Throughout history, swords played an important role in defending life and livelihood. Over the years, they evolved in form and the techniques used to wield them, but they remained favored weapons of war through many centuries. In time, they came to symbolize liberty, strength, and honor. Scripture even refers to swords as symbolic of the Word of God. Given all their positive associations, it’s only natural that they would take a prominent place in folklore and fantasy, enhanced with larger-than-life traits.
The epic Beowulf attests to this veneration in the following passage:
Hrunting they named the hilted sword.
Of old-time heirlooms, it was easily best;
iron was its edge, all etched with poison,
and with battle-blood hardened.
Never had it faltered at fight
in the hero’s hand that held it.
Similar swords of lore and legend abound–Excalibur, Andúril, and countless others occupy places of honor in well-known tales. Though numerous legendary swords exist, endued with a vast range of powers, they often share similar traits that can be broken down into categories.

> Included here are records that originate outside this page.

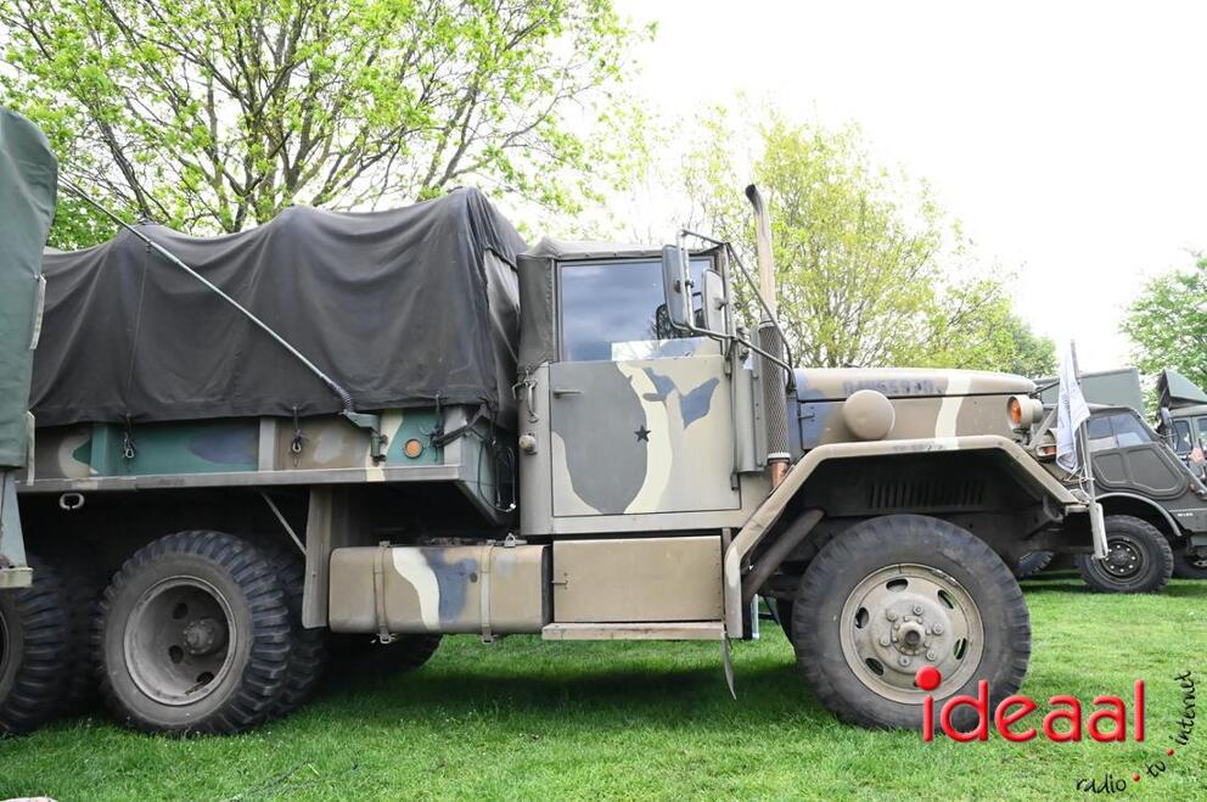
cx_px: 604
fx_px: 804
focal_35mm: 24
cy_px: 401
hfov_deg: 73.8
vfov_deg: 53.0
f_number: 14
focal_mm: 24
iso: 12800
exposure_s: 1/800
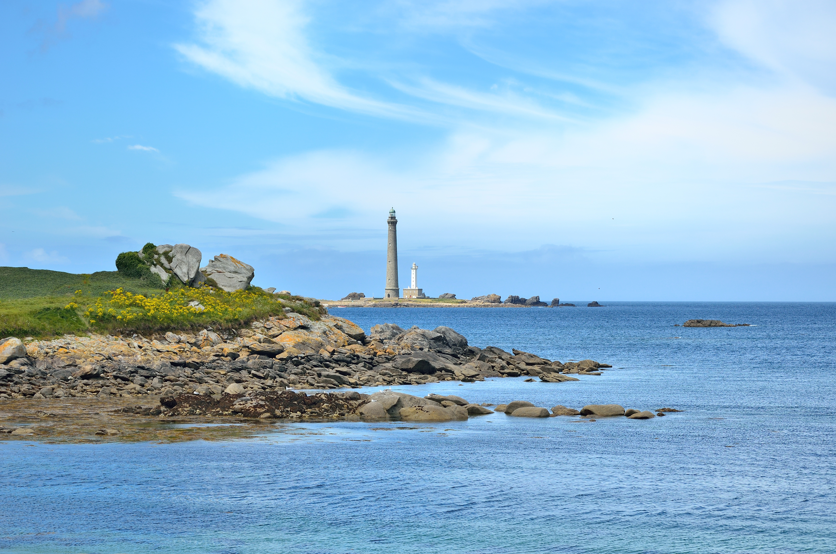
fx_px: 2016
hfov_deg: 23.4
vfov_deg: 15.6
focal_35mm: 87
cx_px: 418
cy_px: 277
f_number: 7.1
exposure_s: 1/400
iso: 100
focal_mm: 58
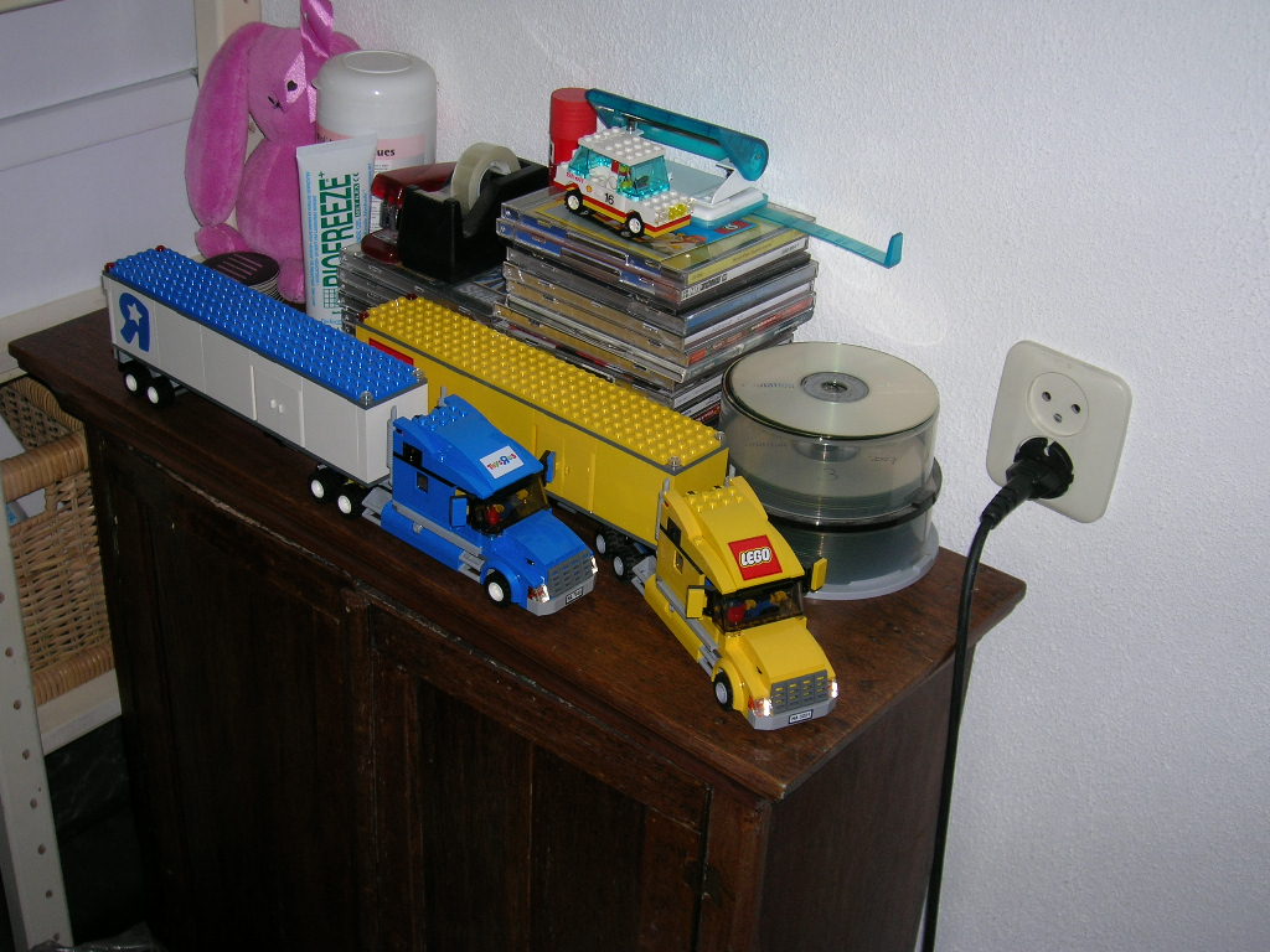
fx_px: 1688
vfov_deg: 31.5
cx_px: 635
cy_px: 476
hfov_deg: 41.2
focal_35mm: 46
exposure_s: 1/60.1
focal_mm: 7.7
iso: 50
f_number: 3.2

- Swords of supernatural origin. These swords not only have some supernatural origin, they almost always possess some supernatural trait, as with Fragarach of Irish legend, which placed the wind at the bearer’s command and dealt out only fatal wounds.

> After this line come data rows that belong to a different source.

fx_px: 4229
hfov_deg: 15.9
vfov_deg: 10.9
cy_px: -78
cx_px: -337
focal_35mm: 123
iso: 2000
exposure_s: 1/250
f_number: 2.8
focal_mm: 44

- Swords with power that responds to the bearer. In a way, these blades seem more living entities than inanimate objects, for they respond to the nature of the man or woman that attempts to wield them. In Welsh Mythology, Drynwyn blazed with fire, a fire that would aid the cause of a righteous man but injure any unworthy individual that tried to use it.
- Swords involved in fulfillment of prophesy. Often these swords serve as a mark of the bearer’s true identity. Andúril in the Lord of the Rings in part served as a evidence of the Aragorn’s identity as heir to the throne, as the oracle proclaimed, “from the ashes a fire shall be woken, a light from the shadows shall spring; renewed shall be blade that was broken: the crownless again shall be king.”

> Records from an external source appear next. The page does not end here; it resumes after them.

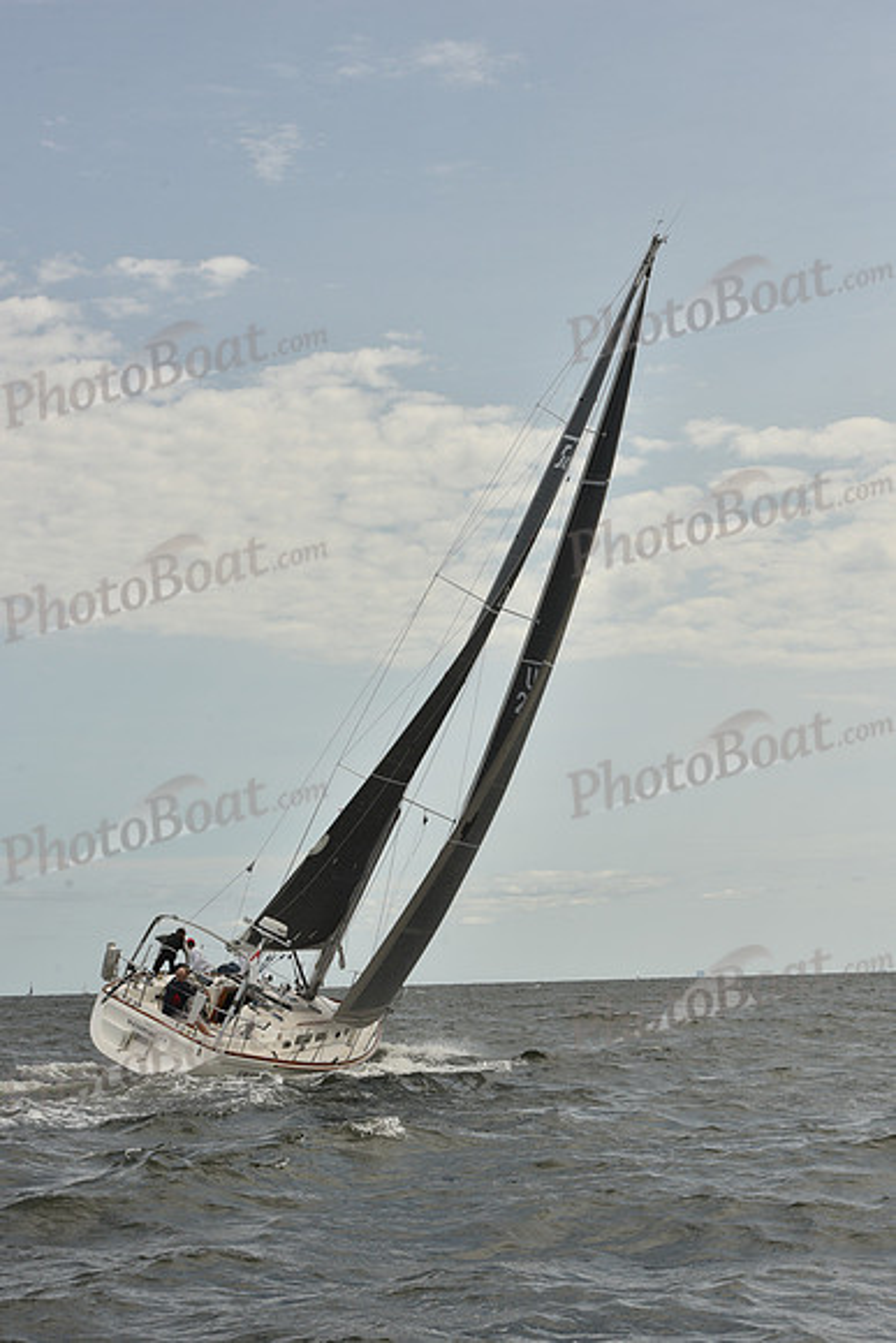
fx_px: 2612
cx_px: 448
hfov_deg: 19.5
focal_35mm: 70
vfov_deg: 28.8
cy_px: 672
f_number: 11
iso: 250
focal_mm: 70
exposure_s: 1/800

- Swords crafted to injure or defeat a specific foe. These swords make their finest showing when used against the foe they were created to destroy. The enemy may be a specific race, as with Glamdring and Orcrist, elven swords which held especial terror for orcs and goblins, or it may be a single opponent. Either way, these blades are a great threat to their enemies.
Yet the swords of fantasy fame don’t always possess positive attributes. Sometimes they’re more bane than boon, as seen here:
- Swords that fall short at a pivotal moment. These swords fail the hero when he most needs them, usually in the midst of a desperate battle. Hrunting, a sword that accomplished many mighty deeds, proved ineffective when Beowulf attempted to slay Grendel’s mother. Fortunately for Beowulf, he laid hold of another weapon, yet the consequences could have been dire.
- Swords under a curse. Tyrfing of Norse lore was cursed to cause three great evils and to kill a man every time it was drawn, as well as lead to the slaughter of the one who forced it to be forged.
Whether cast in a positive or negative light, swords have a role to play in many a tale. Sometimes a sword is just a sword, but sometimes it’s more–a symbol of hope or of promise fulfilled, a temptation or an obstacle, or the test of what’s in the heart of man. These weapons have a long and rich tradition for a reason, and the pages of lore reflected the realities experienced through much of history, where a good blade might make the difference between life or death.